Cinque persone hanno perso la vita, nella provincia colombiana di Cauca, in seguito ad un attacco sferrato nei confronti di alcuni leader indigeni. Tra le vittime c’è Cristina Bautista, a capo della riserva di Tacueyò, altre sei persone, invece, sono rimaste ferite. L’esecutivo colombiano ha accusato del massacro le fazioni dissidenti delle Forze Armate Rivoluzionarie Colombiane (Farc) e la strage sarebbe stata compiuta, secondo quanto è emerso da una prima indagine, come vendetta per l’arresto di tre guerriglieri da parte di guardie di sicurezza indigene. La violenza, che ha insanguinato la Colombia per decenni e che avrebbe dovuto terminare in seguito all’accordo di pace raggiunto con i ribelli marxisti delle Farc nel 2016, sembra non voler abbandonare il Paese.
Una crisi pericolosa
Il presidente colombiano Ivan Duque ha deciso di inviare 2.500 soldati, in seguito al massacro, per cercare di ristabilire le condizioni di sicurezza nella zona. La situazione, però, è più complessa di quanto possa sembrare: la smobilitazione di una parte delle Farc, infatti, ha portato a duri scontri tra le fazioni dissidenti, gruppi paramilitari di destra e gang criminali che cercano di assumere il controllo del territorio e del redditizio traffico di cocaina che attraversa la zona. A rimetterci sono state le comunità indigene: dozzine di leader locali ed attivisti sociali sono stati uccisi, infatti, dal 2016 ad oggi. I vertici della National Indigenous Organization of Colombia (Onic) hanno riferito che 123 indigeni hanno perso la vita dall’inizio del mandato del presidente Duque nell’agosto del 2018 e che queste popolazioni sono perseguitate, massacrate ed uccise.

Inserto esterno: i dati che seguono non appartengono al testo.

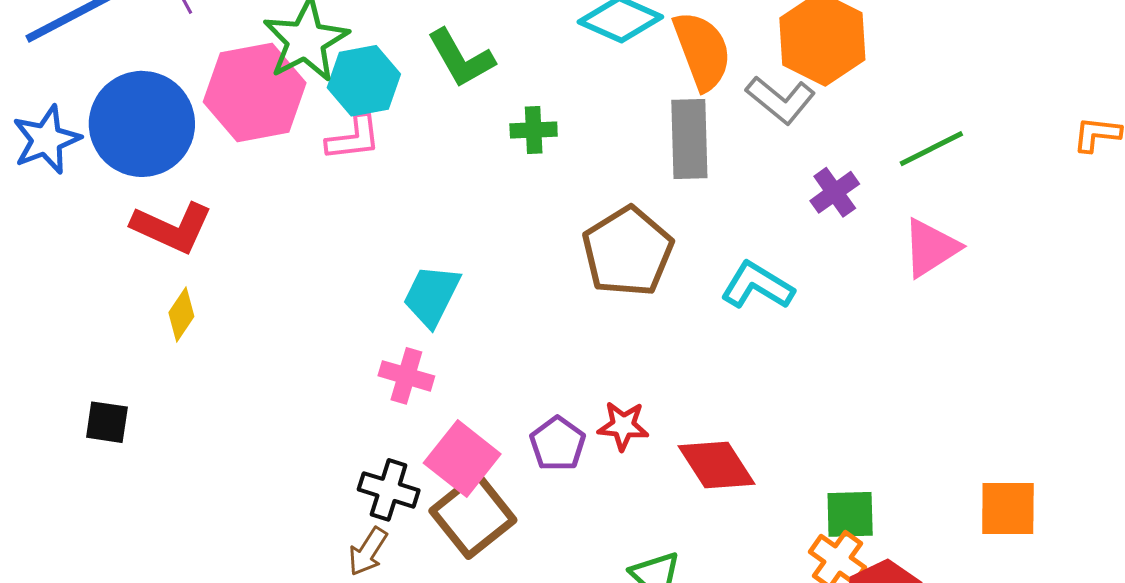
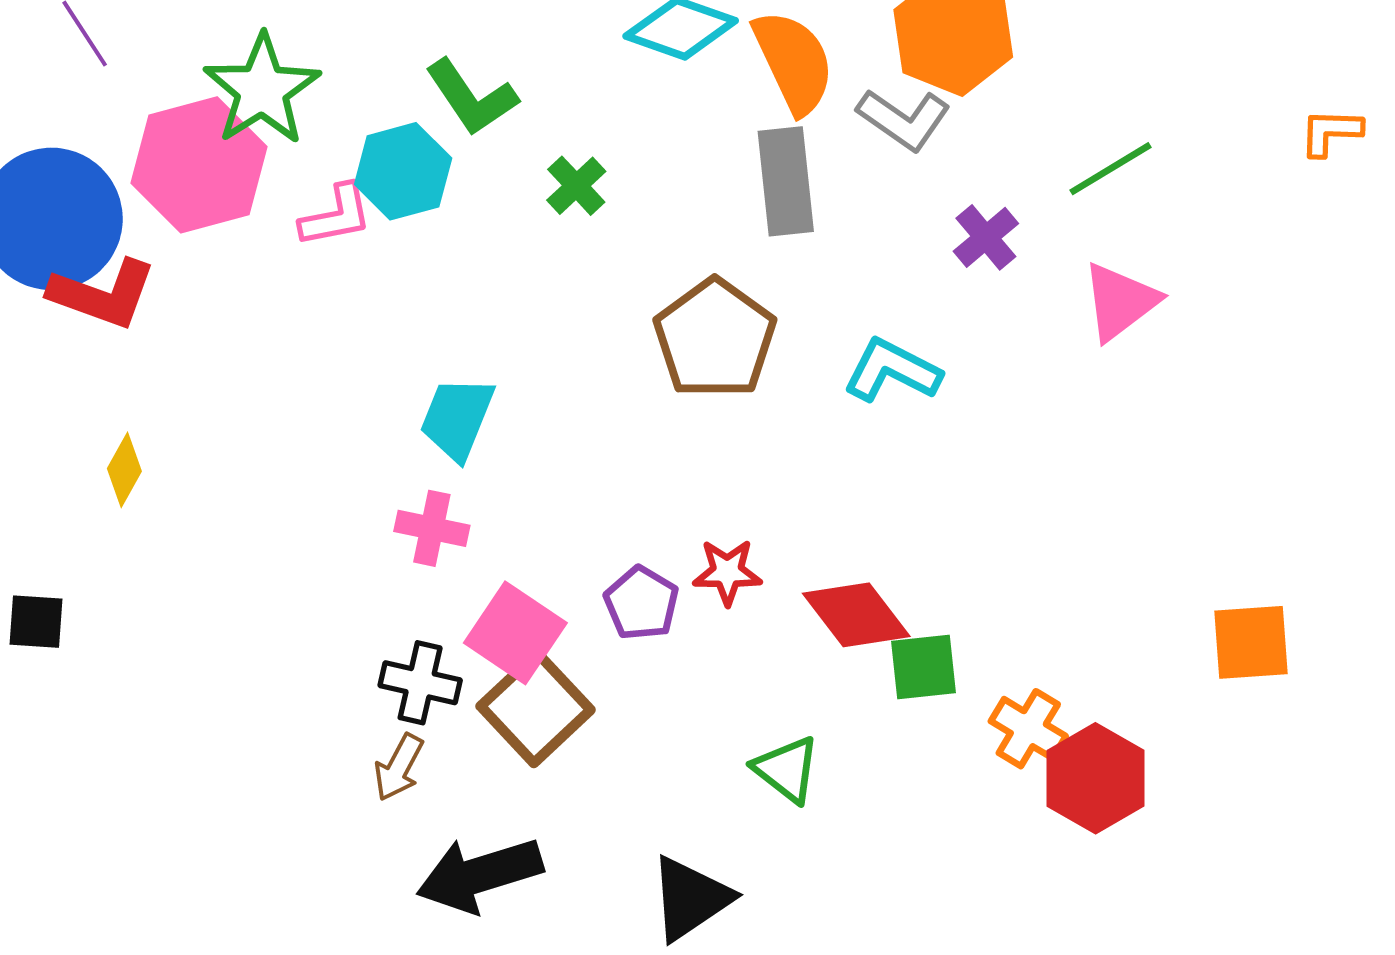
cyan hexagon: (364, 81) -> (403, 171), moved
green cross: (534, 130) -> (576, 186), turned -36
red L-shape: (172, 228) -> (103, 294), moved
green square: (850, 514) -> (923, 667), moved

L’organizzazione ha indetto uno sciopero, nella giornata del 21 novembre, per manifestare contro le politiche dell’esecutivo, giudicate insufficienti ad arginare l’ondata di violenze che li ha travolti.
Le ex Farc
Le Forze Armate Rivouzionarie Colombiane, ormai costituitesi come partito politico dalla firma degli accordi di pace, hanno condannato la decisione di alcuni dei suoi membri di tornare alla lotta armata ed hanno recentemente espulso Ivan Marquez e Jesus Santrich, due ex leader ribelli, per aver deciso di imbracciare nuovamente le armi. Secondo quanto riferito dal movimento oltre il 95 per cento degli ex combattenti continuerebbe ad aderire al processo di pace.
Durante le trattative con Bogotà, infatti, sessanta fronti della guerriglia avevano dissentito circa la prospettiva di una pacificazione ed erano stati espulsi dal gruppo. “Ivan Mordisco” e “Gentil Duarte” sono emersi come figure di spicco di una parte dei ribelli ancora attivi. Le fazioni dissidenti sono riuscite a conservare il controllo su una parte dei territori originalmente occupati dal gruppo e costituiscono una minaccia per la sicurezza nella Colombia orientale e sud-orientale. Queste fazioni sembrano aver abbandonato le ambizioni politiche ed operano piuttosto come un’organizzazione criminale. Dopo l’inizio del processo di pace, invece, altri ribelli si sono dissociati dall’intesa con il governo ed hanno iniziato a riunirsi in maniera indipendente o a confluire nelle strutture già attive. L’iniziativa di Marquez e Santrich, che aspirano a riorganizzare le Farc su scala nazionale e con obiettivi politici, è destinata a scontrarsi con un contesto già molto frazionato. La pacificazione della Colombia, in definitiva, rischia di naufragare qualora le autorità centrali non assumano con più decisione il controllo della situazione.